Le génocide à l’échelle d’un continent
C’est la partie la plus volumineuse du livre avec plus de 40 pages. De nombreux documents sont ici rassemblés et pourront servir en cours. Georges Bensoussan insiste pour dire que la Shoah s’est déroulée en grande partie hors du monde concentrationnaire comme le montre le bilan des Einsatzgruppen par exemple. L’année 42 est l’acmé du génocide avec 2,7 millions de morts. Plusieurs pages ensuite parlent d’Auschwitz et rappellent combien aujourd’hui ce lieu est la métonymie de la Shoah alors que c’est un lieu atypique dans le processus d’extermination.
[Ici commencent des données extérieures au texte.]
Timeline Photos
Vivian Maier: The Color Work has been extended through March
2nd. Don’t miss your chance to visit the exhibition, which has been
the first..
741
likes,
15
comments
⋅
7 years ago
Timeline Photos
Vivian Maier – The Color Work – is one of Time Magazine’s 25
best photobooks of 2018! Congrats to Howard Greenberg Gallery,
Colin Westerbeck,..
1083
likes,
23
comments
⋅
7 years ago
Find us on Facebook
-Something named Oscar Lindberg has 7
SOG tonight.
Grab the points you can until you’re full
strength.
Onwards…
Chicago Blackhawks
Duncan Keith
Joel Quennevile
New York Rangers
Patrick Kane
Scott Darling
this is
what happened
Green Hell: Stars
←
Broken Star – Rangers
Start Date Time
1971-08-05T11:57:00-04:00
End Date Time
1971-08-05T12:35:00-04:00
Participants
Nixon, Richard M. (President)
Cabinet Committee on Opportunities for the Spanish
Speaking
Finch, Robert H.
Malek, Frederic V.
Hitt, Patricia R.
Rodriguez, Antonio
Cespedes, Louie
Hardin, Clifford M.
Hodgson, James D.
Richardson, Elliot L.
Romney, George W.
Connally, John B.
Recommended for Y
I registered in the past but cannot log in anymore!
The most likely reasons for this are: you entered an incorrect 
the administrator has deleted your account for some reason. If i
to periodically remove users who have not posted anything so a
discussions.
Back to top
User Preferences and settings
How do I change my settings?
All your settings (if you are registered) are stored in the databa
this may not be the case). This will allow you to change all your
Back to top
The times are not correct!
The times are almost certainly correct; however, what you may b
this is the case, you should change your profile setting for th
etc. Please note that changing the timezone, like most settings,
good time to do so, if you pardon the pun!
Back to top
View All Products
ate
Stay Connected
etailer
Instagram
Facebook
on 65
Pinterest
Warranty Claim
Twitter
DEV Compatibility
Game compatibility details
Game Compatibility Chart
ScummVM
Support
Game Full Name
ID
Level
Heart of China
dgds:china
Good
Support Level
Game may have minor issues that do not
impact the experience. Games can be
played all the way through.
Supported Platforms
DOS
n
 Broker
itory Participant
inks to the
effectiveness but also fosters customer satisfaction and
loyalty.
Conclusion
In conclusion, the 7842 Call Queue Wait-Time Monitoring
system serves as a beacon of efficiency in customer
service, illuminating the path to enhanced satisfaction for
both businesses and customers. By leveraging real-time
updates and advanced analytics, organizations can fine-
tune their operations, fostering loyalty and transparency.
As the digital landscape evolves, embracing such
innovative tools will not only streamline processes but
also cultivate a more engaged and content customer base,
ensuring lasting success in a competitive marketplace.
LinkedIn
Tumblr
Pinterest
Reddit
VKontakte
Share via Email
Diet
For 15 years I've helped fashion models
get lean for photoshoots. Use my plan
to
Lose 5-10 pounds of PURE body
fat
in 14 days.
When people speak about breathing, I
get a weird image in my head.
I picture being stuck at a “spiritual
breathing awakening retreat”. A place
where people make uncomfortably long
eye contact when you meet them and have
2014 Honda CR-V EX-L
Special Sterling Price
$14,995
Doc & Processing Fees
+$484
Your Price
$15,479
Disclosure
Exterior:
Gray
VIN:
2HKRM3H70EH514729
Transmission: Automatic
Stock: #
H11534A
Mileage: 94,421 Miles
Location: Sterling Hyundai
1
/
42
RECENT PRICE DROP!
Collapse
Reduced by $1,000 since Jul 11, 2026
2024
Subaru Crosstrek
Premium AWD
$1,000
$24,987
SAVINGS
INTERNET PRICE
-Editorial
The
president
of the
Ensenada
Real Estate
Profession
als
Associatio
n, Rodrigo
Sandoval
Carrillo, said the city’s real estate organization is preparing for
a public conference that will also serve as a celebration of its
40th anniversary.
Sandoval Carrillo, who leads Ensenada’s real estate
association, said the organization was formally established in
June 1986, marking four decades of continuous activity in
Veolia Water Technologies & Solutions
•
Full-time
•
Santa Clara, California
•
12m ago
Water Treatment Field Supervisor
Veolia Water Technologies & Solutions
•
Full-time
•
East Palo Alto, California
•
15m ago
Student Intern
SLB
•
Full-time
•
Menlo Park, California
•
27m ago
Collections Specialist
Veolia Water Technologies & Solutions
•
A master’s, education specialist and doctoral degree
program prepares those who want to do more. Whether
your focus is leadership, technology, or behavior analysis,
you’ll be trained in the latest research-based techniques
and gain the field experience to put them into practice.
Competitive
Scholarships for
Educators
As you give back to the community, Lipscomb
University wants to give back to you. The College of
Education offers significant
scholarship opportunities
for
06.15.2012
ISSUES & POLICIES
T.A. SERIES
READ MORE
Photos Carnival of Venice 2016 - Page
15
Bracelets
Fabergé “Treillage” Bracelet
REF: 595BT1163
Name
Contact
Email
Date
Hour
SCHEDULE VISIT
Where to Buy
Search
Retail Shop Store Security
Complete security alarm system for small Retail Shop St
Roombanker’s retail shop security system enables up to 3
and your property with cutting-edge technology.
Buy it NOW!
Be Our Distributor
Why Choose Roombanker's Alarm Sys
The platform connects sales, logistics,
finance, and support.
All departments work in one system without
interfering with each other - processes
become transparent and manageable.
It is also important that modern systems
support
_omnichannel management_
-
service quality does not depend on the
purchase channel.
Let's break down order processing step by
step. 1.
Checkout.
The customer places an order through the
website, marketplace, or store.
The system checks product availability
C’est “plutôt la forme dernière d’un processus d’assassinat qui procéda longtemps par tâtonnements” dit l’auteur. Pour restituer sa place à l’humain, Georges Bensoussan propose des itinéraires de déportées comme Ida Grinspan.
La suite du chapitre aborde des cas souvent moins connus comme l’Europe du nord. On voit de radicales différences avec le sort tragique des Juifs des Pays-Bas. Il en explique les raisons en soulignant le légalisme de administration et l’urbanisation importante qui favorisait les arrestations. Il évoque ensuite le cas français puis de nouveau propose une décentration avec le cas de la Hongrie, de la Slovaquie ou encore du Proche-Orient. Tout ceci nous ramène sans cesse à une question obsédante sur qui savait quoi et quand. Georges Bensoussan y consacre une double page autour du secret mais prolonge ensuite avec une approche mondiale.
Liquidation et bilan d’un désastre
Il évoque dans cette courte partie les marches de la mort. Il précise que 1,5 million d’enfants juifs de moins de 14 ans ont été exterminés. Le bilan de la Shoah se répartit entre 15 % de morts dans les ghettos, 35 % dans les fusillades et 50 % dans les centres de mises à mort et les marches de la mort. Le livre se termine en évoquant « migrants, personnes déplacées et camps de transit ».
L’ouvrage de Georges Bensoussan est très clair et permet d’actualiser certaines données sur la Shoah. Il offre aussi de nombreux documents exploitables en cours. Un ouvrage à posséder.